In a memorandum opinion issued on July 31, 2013, the district court agreed with the Merchants, holding that the Board “completely misunderstood” the intent of Congress in the Board’s implementation of the interchange-fee limitation and network exclusivity prohibition through Regulation II.7 In today’s opinion, the court of appeals disagreed with the district court on both counts. “Applying traditional tools of statutory interpretation,” the appellate court wrote, “we hold that the Board’s rules generally rest on reasonable constructions of the statute[.]”8
The court devoted the majority of its opinion to Regulation II’s treatment of incremental ACS costs. In contrast to the district court, the court of appeals found that the Board acted reasonably in determining that the Durbin Amendment permitted the Board to consider certain fixed costs in establishing a reasonable and proportional interchange-fee limitation. With respect to three of the four specific categories of fixed costs that the Board included in setting the interchange fee limitation (“fixed” ACS costs, network processing fees and fraud losses), the court of appeals found that the Board had clearly demonstrated that it acted reasonably in including such costs.9
With respect to the fourth cost category (transactions-monitoring costs), the court of appeals found that the Board could have reasonably determined that it was permitted to consider such costs as costs “specific to a particular...transaction,”10 but that the Board had failed to “cogently explain” its decision to do so.11 Consequently, the court of appeals remanded this issue to the Board in order to permit the Board to provide a legally adequate explanation for its decision to include transaction monitoring costs (which account for 1.2 cents of the 21-cent fixed component of the interchange fee limitation established by the Board under Regulation II).12 Finding that the Board might be able “readily to cure [this] defect in its explanation of [its] decision”and that vacatur would have a significant disruptive effect on the marketplace, the court of appeals permitted Regulation II to remain in full effect during the Board’s proceedings to address the deficiency.13
The court of appeals opinion allots only five of its 38 pages to the Merchants’ challenge to Regulation II’s formulation of the prohibition on network exclusivity.

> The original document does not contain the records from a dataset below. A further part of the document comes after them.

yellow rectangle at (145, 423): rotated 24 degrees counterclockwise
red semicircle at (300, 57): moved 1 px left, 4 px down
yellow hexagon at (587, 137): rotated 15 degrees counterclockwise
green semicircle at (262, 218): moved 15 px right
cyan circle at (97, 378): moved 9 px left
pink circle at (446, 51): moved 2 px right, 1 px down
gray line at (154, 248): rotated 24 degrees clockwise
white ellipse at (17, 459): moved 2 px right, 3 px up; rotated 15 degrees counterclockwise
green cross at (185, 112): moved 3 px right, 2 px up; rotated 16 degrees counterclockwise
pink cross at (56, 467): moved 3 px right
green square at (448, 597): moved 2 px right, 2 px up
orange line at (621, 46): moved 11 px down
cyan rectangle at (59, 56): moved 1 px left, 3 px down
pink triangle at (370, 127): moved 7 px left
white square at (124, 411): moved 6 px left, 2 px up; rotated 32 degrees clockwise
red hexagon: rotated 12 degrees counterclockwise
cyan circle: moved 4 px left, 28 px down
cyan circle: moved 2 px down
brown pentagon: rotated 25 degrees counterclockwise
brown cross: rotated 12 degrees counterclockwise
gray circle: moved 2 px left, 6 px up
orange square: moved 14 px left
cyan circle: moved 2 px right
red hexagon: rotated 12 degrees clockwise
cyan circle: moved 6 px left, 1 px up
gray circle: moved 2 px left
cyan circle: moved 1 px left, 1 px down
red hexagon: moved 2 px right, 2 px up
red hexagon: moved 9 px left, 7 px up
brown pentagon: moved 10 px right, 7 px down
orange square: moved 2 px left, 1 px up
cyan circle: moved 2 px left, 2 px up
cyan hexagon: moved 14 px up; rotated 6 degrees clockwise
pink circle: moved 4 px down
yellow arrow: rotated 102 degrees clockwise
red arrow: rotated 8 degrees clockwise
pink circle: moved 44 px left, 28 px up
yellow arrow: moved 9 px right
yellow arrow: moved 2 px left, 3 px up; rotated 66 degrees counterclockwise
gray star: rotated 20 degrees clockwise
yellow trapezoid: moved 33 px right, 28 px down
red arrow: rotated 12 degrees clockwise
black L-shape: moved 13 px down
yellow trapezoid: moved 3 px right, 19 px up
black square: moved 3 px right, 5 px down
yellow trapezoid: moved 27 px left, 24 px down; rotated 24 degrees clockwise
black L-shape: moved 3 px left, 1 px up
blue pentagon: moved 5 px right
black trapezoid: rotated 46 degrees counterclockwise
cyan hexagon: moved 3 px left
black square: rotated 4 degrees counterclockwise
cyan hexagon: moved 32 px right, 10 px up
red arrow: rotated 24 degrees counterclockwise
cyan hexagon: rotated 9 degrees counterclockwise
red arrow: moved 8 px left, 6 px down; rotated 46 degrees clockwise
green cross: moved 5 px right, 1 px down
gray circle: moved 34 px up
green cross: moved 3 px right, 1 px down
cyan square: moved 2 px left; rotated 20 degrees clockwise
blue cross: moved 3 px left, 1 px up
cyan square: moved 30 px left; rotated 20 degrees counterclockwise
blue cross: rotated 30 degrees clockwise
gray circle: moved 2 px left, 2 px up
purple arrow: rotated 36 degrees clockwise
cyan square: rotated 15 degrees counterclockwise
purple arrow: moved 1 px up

At the outset, the court stated that the Merchants “have a steep hill to climb” in supporting their arguments, stating that the Board’s rule “seems to comply perfectly with Congress’s command.”14 The court of appeals found that the issues raised by the Merchants as evidence of the inadequacy of the network exclusivity prohibition were not the result of actions taken by networks or issuers: “merchants, not issuers or networks, limit their own options when they refuse to accept PIN debit, and cardholders, not issuers or networks, limit [M]erchants’options when given the ability to choose how to process transactions.”15 As a result, the court wrote,“far from summiting the steep hill, the [M]erchants have barely left basecamp.”16 Finding the Board’s interpretation of the Durbin Amendment’s prohibition on network exclusivity to be reasonable, the court of appeals fully upheld Regulation II’s treatment of the network exclusivity prohibition.
The Merchants may petition the court of appeals to rehear the case en banc, or may seek appeal to the U.S. Supreme Court. The Board may also seek appeal or en banc rehearing of the circuit court’s remand regarding transactions-monitoring costs. Rehearing en banc by the court of appeals and Supreme Court appeal, however, are not as of right, and any such petition or request for appeal by either party may be denied. As of today, neither the Merchants nor the Board have stated whether they plan to seek rehearing or to pursue further appeal.